Один человек, в мотивы которого я предпочту не вдаваться, написал целый доклад, который должен через два дня выйти в свет, где в примечании он обличает меня в том, что я, мол, отодвинул на задний план, а то и вовсе положил под сукно, такое понятие, как аффект. Неправда, будто я забываю об аффекте — напротив, благодаря их стараниям я испытываю его на собственной шкуре. Весь семинар этого года выстроен вокруг тревоги как аффекта — того центрального аффекта, вокруг которого все и упорядочивается. Поскольку тревога выступает у меня как основополагающий аффект, даже к лучшему, пожалуй, что я он с колыбели не был мне чужд.
На самом деле я всего-навсего отнесся всерьез, говоря о причинах Verneinung, к тому, о чем недвусмысленно заявляет сам Фрейд — что вытесняется вовсе не аффект. Именно в связи с этим и вводит Фрейд пресловутый термин Reprдsentanz, который я, в отличие от многих других, упорно, и не без определенных на то причин, передающих его как представительное представление, перевожу как представитель представления, что далеко не одно и то же. В одном случае, представитель сам не является представлением, в другом — это всего лишь представление наряду с прочими. Эти два перевода отличаются между собою принципиально. По моей версии аффект в результате вытеснения оказывается смещен, не поддается идентификации, ускользает — его корни становятся от нас скрыты.
В этом суть вытеснения.

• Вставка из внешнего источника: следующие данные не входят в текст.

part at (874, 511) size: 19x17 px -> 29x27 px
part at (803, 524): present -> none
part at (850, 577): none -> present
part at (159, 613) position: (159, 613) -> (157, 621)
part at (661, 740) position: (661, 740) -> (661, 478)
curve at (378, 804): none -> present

Аффект не подавляется — он смещается, становится неузнаваем.
X: [Об отношениях экзистенциализма и структурализма.]
Именно так — как если бы экзистенциалистская мысль была единственной гарантией возможности обратиться к аффекту.
X: — Как связана ваша концепция тревоги с концепцией Киркегора?

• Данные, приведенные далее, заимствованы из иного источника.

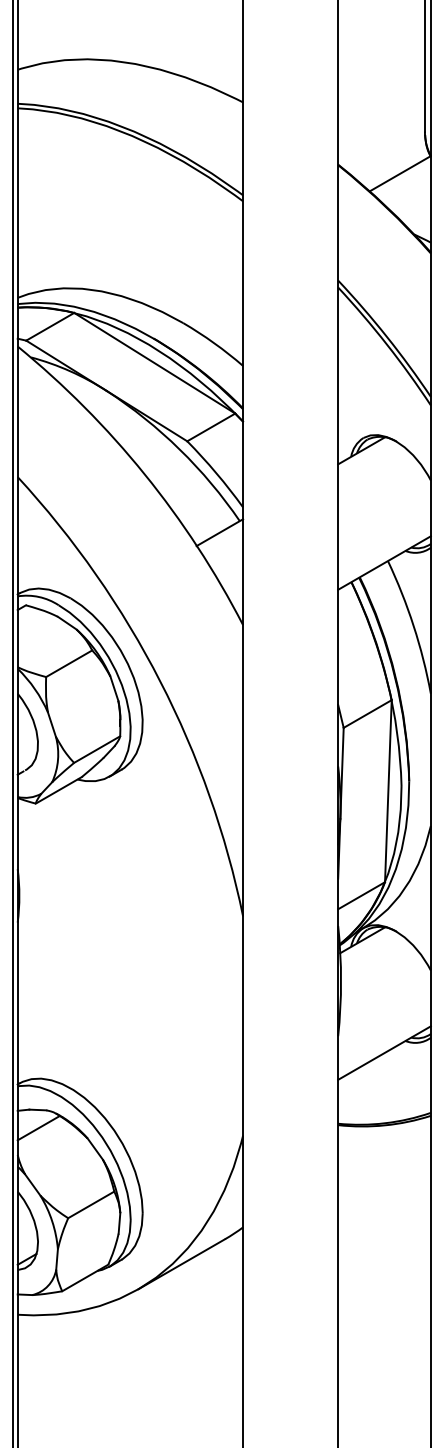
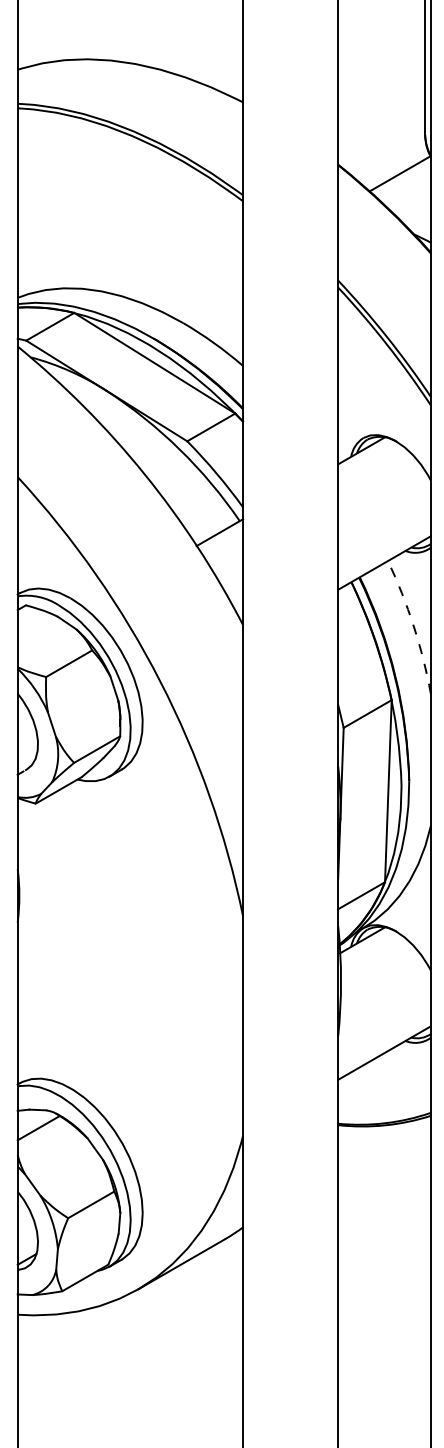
arc at (413, 626): solid -> dashed
line at (13, 723): present -> none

Вы представить себе не можете, каким мыслителем меня выставляют. Стоит мне о ком-нибудь упомянуть, как меня тут же зачисляют в его последователи. Это типично университетское головокружение. Почему бы мне, на самом деле, о Киркегоре не упомянуть? Ясно ведь, что придав в икономии — так как речь идет именно об икономии — такое значение тревоге, я не вправе был умолчать о том, что нашелся в один прекрасный момент человек, с которым связано выявление, обнаружение, не тревоги, конечно, а понятия тревоги, как сам Киркегор одну из своих работ озаглавил. И не случайно, конечно, понятие это явилось на свет в определенный исторический момент. Об этом я как раз и хотел сегодня утром с вами поговорить.